> [EXTRAIT]:
┌──

La crise de la perspective révolutionnaire
"Dépenser autant d'énergie à préparer un processus historique aussi inéluctable que la révolution mondiale pourrait paraître contradictoire. Il n'en était rien puisque "le parti est l'expression historique consciente d'un processus inconscient", selon une formule de Trotski, reprise inlassablement par Pierre Lambert. Mais la conscience de "l'avant-garde", son omniscience, c'était ce qui permettait à l'organisation, au parti, d'avoir toujours raison.
Là est bien le problème d'un tel engagement. Car cette certitude, quand elle vient à disparaître, emporte tout avec elle." (p 40)
C'est ainsi que les doutes qui se font jour progressivement autour du modèle d'Octobre, dès avant la chute du camp soviétique, vont peu à peu avoir raison de l'engagement de Stora à l'OCI. Il voit l'ombre portée du stalinisme sur le fonctionnement interne de l'organisation (exclusion des "déviants"), la "professionnalisation" prolongée de certains dirigeants dans la politique.

└──

> [MATÉRIEL FOURNI]:
┌──

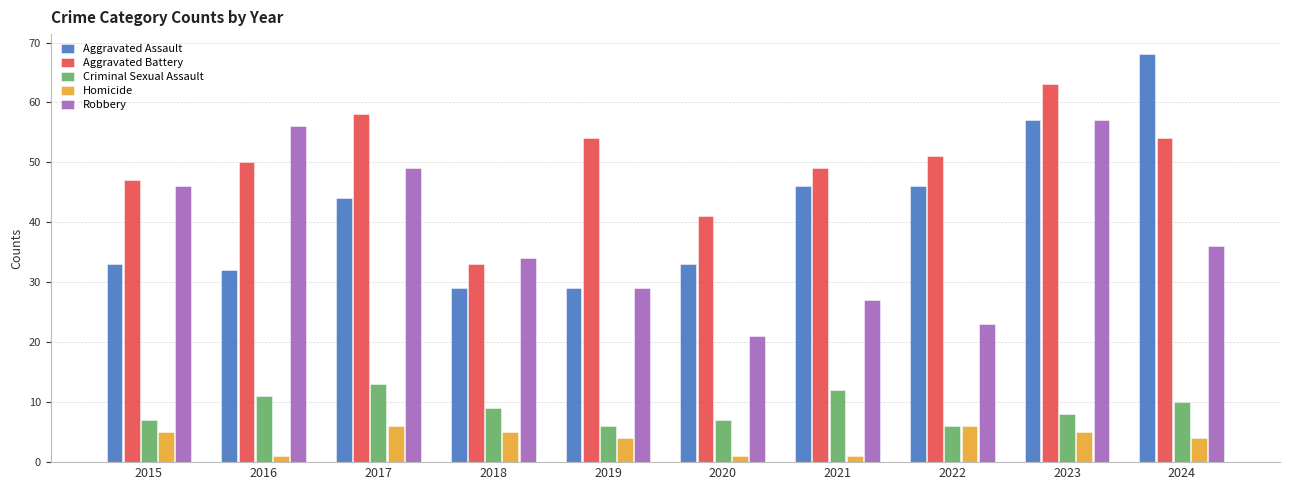

What is the difference between the second highest and minimum values in the Aggravated Battery series?

25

└──

> [LISTE DES ACTIVITÉS]:
A - Répondez aux questions suivantes d'après l'extrait :
(i) À qui appartient la formule « le parti est l'expression historique consciente d'un processus inconscient » ?
(ii) Qui a repris cette formule inlassablement ?
(iii) Quel exemple est donné entre parenthèses de l'ombre portée du stalinisme sur le fonctionnement interne de l'organisation ?
B - Écrivez la suite de l'extrait sur l'engagement de Stora à l'OCI, en reprenant après sa dernière phrase.
Le matériel fourni est indépendant de l'extrait.

> [LISTE DES RÉPONSES]:
A -
(i) Trotski.
(ii) Pierre Lambert.
(iii) L'exclusion des « déviants ».

B -
Et, rétrospectivement, ce qui rejoint d'ailleurs son introduction générale et explique le sous-titre du livre, il regrette l'incapacité collective à "redéfinir les idéaux du socialisme" qui explique la décomposition de la gauche, toutes tendances confondues, aux élections de 2017, point de départ de l'écriture de ce livre.
Les héritages égarés
Stora raconte la sortie collective de l'OCI de quatre cent militants organisée par JC Cambadélis en direction du PS en 1985-86, à laquelle il a participé (p 45-64).
C'est l'occasion de quelques portraits de trotskystes déjà entrés au PS parmi lesquels Jean-Luc Mélenchon.
Le portrait de Mélenchon est bien sûr, avec le recul de son itinéraire ultérieur, très intéressant. Stora le rencontre au début de 1986 en tête-à-tête au Palais du Luxembourg.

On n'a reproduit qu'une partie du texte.